___ Excerpted data

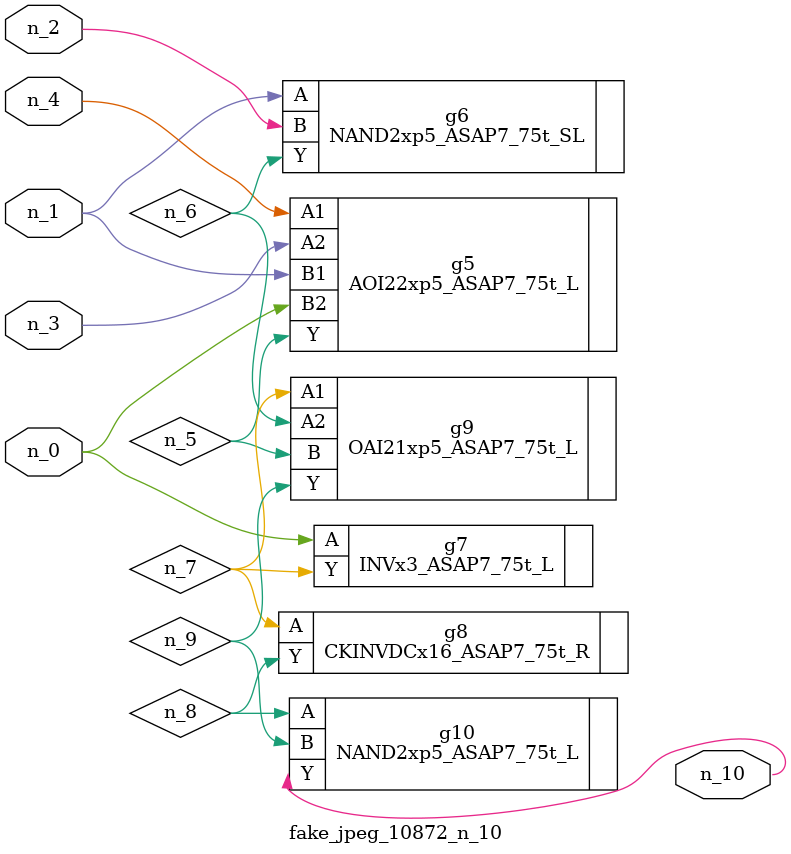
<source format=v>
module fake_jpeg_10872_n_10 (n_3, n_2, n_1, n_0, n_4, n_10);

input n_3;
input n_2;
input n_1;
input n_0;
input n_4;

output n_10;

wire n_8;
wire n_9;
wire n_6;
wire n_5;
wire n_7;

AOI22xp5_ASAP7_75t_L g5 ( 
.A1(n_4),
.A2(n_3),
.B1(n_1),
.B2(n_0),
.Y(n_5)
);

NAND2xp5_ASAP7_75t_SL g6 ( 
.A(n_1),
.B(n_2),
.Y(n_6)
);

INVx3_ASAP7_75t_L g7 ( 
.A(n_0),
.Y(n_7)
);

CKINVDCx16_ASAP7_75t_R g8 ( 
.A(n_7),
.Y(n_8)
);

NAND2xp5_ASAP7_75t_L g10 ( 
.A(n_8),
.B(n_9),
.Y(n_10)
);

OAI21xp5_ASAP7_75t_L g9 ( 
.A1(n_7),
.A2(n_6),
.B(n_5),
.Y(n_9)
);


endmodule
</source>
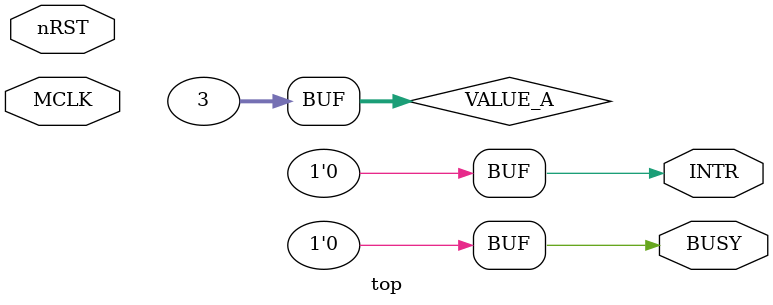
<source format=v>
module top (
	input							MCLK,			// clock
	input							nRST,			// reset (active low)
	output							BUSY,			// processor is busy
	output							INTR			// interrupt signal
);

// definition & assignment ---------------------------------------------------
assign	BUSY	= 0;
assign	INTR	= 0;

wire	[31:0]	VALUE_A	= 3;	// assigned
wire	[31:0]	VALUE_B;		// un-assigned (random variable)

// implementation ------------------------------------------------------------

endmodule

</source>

______
___ Excerpted data

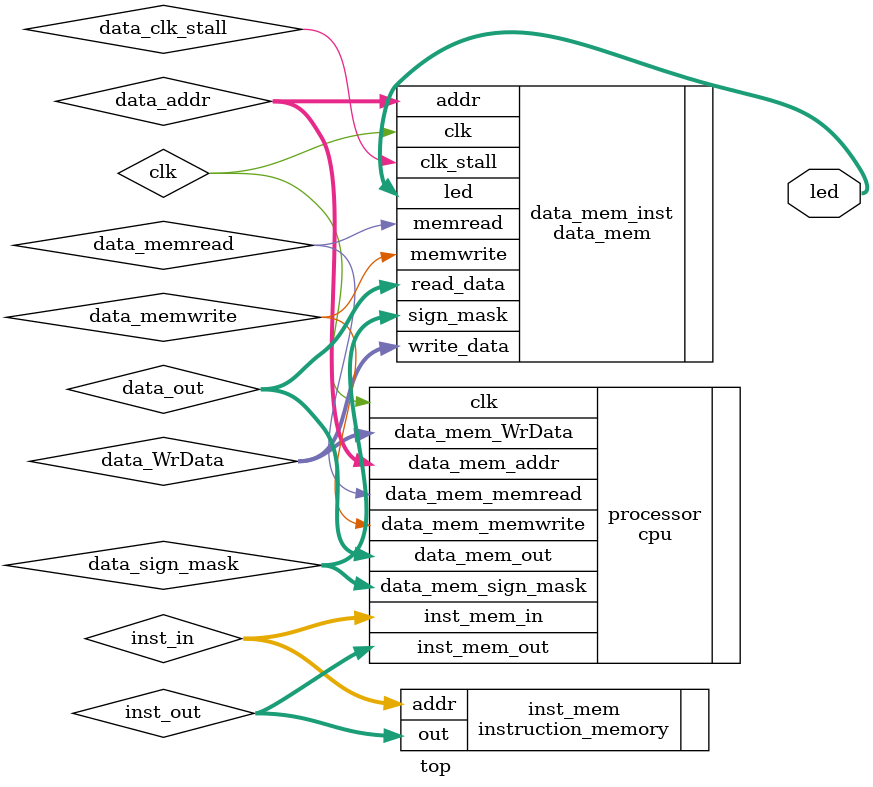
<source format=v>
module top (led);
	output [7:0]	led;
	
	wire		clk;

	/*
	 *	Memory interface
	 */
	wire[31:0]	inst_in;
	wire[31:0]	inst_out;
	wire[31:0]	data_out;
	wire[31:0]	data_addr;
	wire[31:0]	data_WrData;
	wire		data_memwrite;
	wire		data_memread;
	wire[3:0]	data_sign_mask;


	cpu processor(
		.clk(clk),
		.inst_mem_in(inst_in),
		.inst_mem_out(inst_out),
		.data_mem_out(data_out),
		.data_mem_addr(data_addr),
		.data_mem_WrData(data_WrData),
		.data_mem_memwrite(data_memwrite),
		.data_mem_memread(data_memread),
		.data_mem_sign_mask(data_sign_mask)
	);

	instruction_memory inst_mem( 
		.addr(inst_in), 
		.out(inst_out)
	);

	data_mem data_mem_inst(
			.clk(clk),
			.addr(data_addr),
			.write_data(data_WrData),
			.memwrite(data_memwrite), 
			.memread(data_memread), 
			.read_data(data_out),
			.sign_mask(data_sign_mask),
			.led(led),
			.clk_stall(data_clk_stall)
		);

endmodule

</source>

______
___ Excerpted data

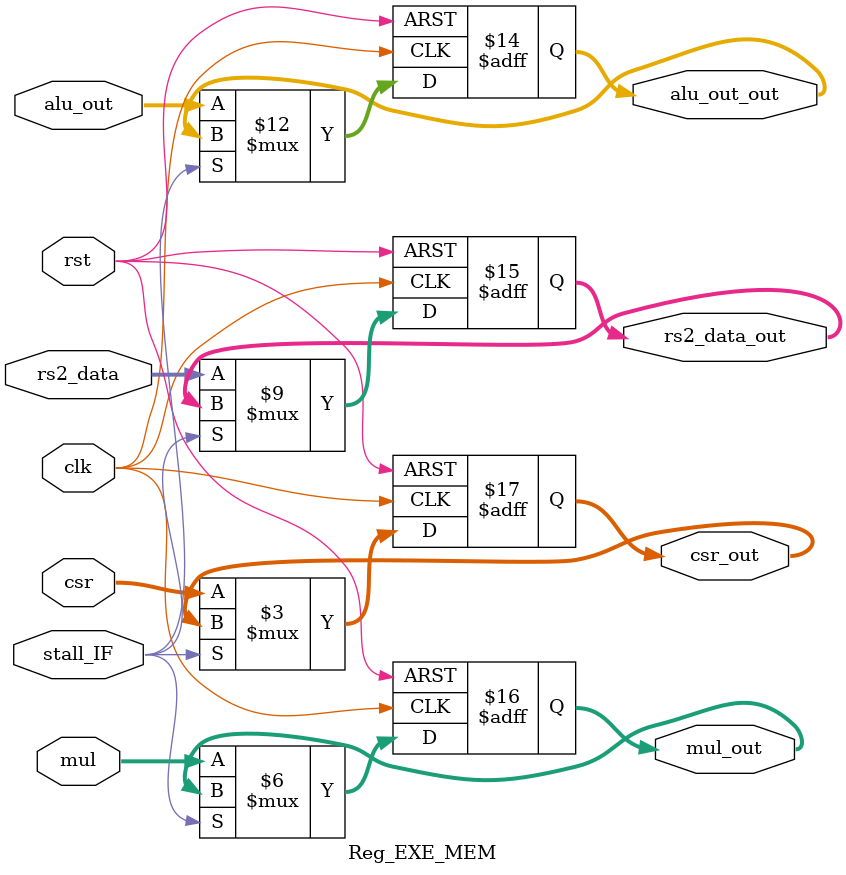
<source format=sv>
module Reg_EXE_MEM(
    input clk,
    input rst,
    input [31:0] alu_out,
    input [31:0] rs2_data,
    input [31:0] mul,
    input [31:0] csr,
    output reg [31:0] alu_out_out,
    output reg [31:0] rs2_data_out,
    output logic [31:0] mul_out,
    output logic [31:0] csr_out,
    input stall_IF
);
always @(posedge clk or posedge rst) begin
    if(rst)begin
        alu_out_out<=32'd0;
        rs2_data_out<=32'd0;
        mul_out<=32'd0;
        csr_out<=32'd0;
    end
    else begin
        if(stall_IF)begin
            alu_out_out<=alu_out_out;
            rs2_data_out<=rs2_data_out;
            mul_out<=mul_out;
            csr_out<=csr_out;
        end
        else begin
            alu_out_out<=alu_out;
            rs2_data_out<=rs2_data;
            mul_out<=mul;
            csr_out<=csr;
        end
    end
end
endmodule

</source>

______

Problem requirements
Only the number is wanted: how many lines in the entries above contain the string "assigned"?

Expected answer
2